**TASK GOAL**
Give the data below again exactly as written, without its pictures.

▬▬▬▬▬▬

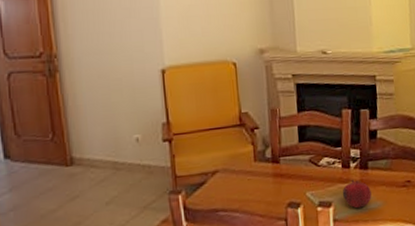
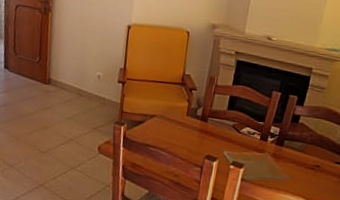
fruit: present [342,179,372,209] -> none [254,150,281,176]

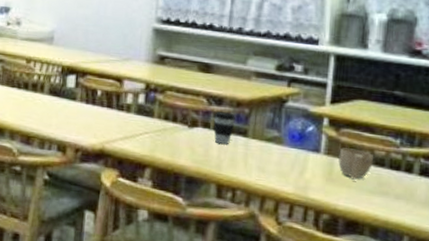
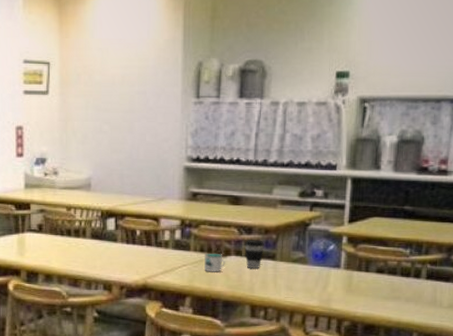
mug: none [168,121,191,144] -> present [203,253,225,272]
cup: present [338,147,373,180] -> none [356,260,387,289]

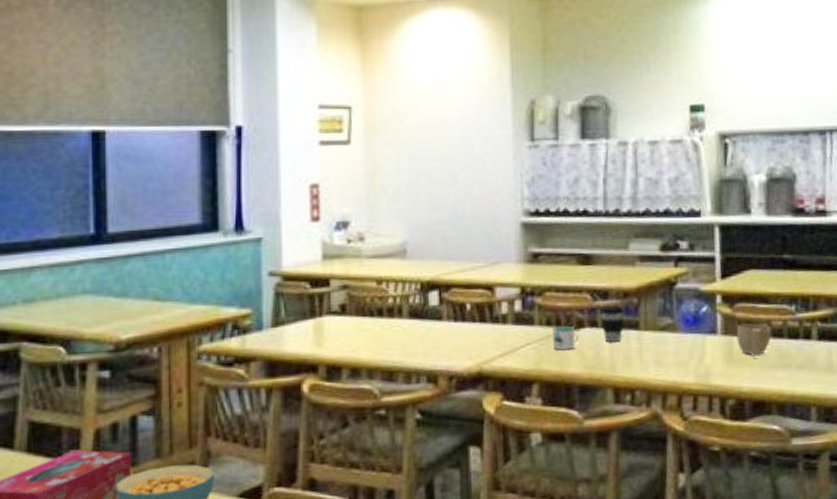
cup: none [356,260,387,289] -> present [736,322,771,357]

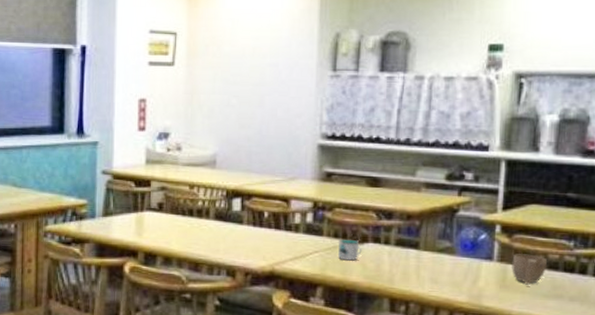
coffee cup: present [600,306,625,342] -> none [384,226,406,258]

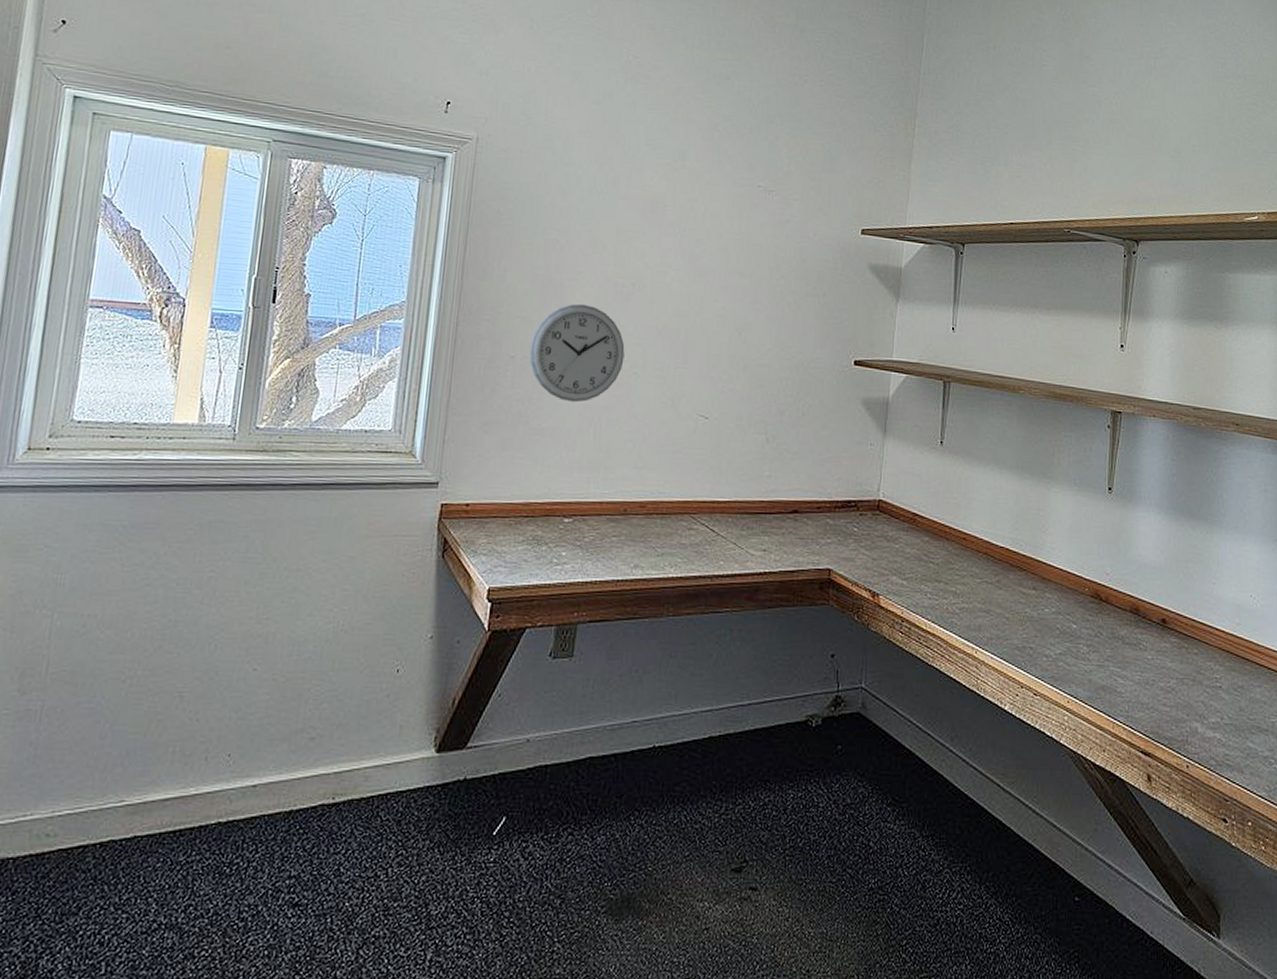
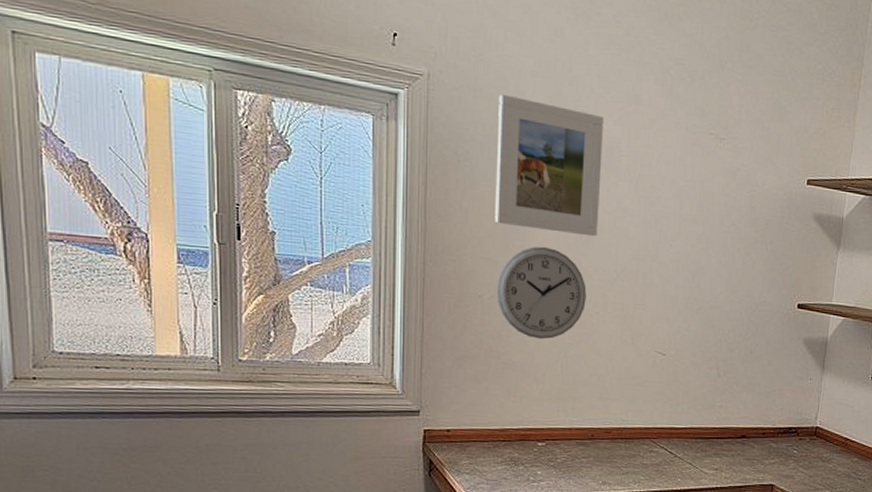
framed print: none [533,154,649,293] -> present [495,94,603,237]

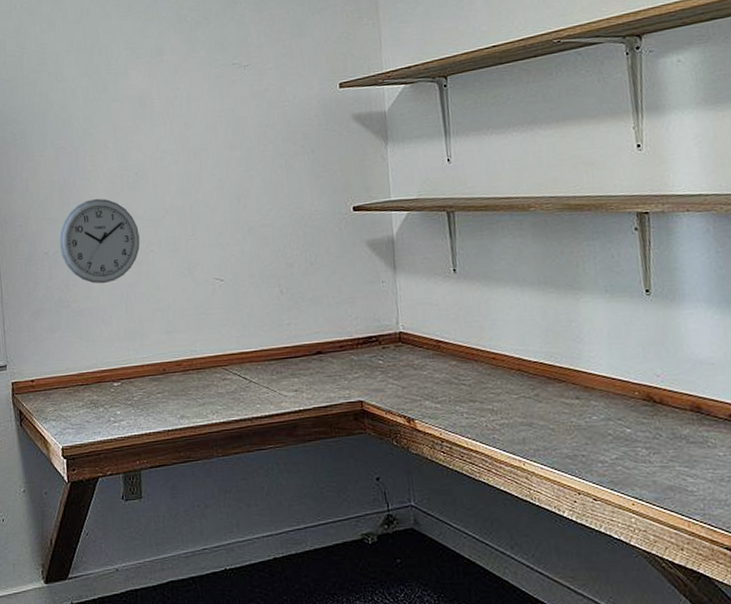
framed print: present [495,94,603,237] -> none [42,73,143,187]

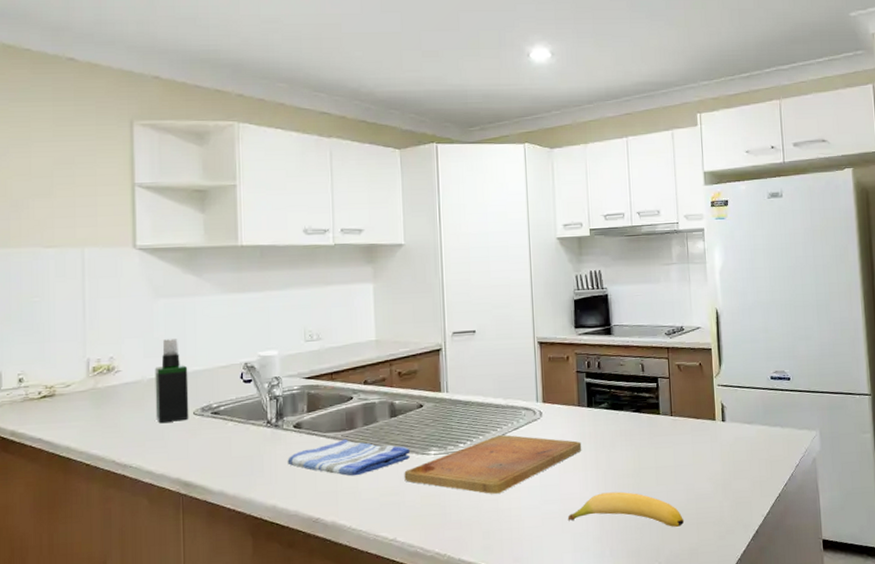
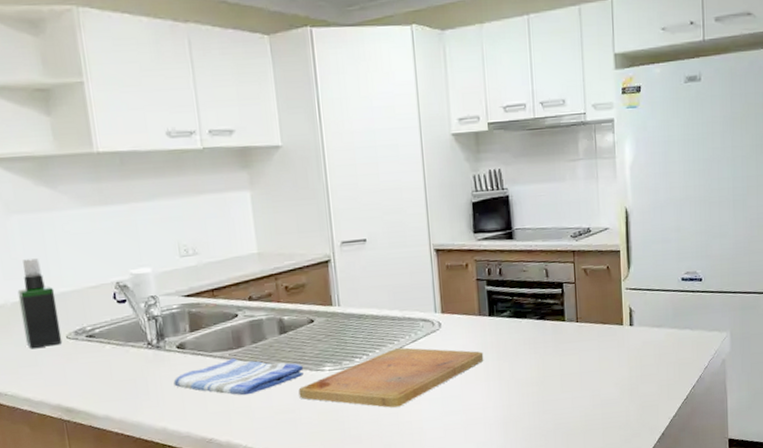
banana: present [567,491,685,527] -> none [470,400,590,433]

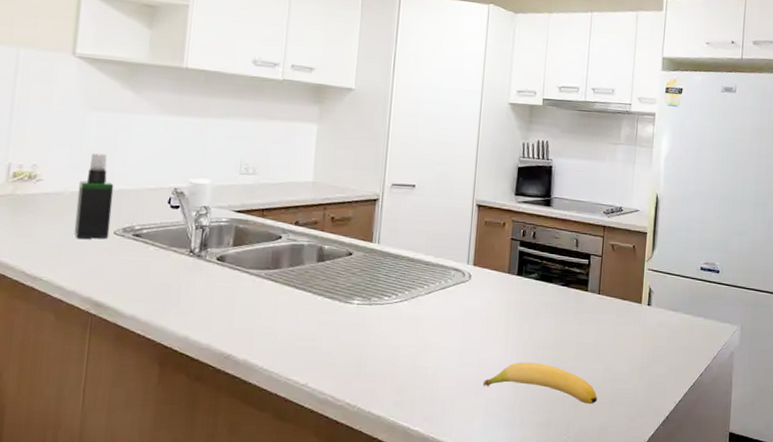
dish towel: present [173,357,303,396] -> none [205,277,333,317]
cutting board: present [298,347,484,408] -> none [324,292,507,351]
banana: none [470,400,590,433] -> present [483,362,598,404]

▬▬▬▬▬▬

**FINAL ANSWER**
fruit: present [342,179,372,209] -> none [254,150,281,176]

mug: none [168,121,191,144] -> present [203,253,225,272]
cup: present [338,147,373,180] -> none [356,260,387,289]

cup: none [356,260,387,289] -> present [736,322,771,357]

coffee cup: present [600,306,625,342] -> none [384,226,406,258]

framed print: none [533,154,649,293] -> present [495,94,603,237]

framed print: present [495,94,603,237] -> none [42,73,143,187]

banana: present [567,491,685,527] -> none [470,400,590,433]

dish towel: present [173,357,303,396] -> none [205,277,333,317]
cutting board: present [298,347,484,408] -> none [324,292,507,351]
banana: none [470,400,590,433] -> present [483,362,598,404]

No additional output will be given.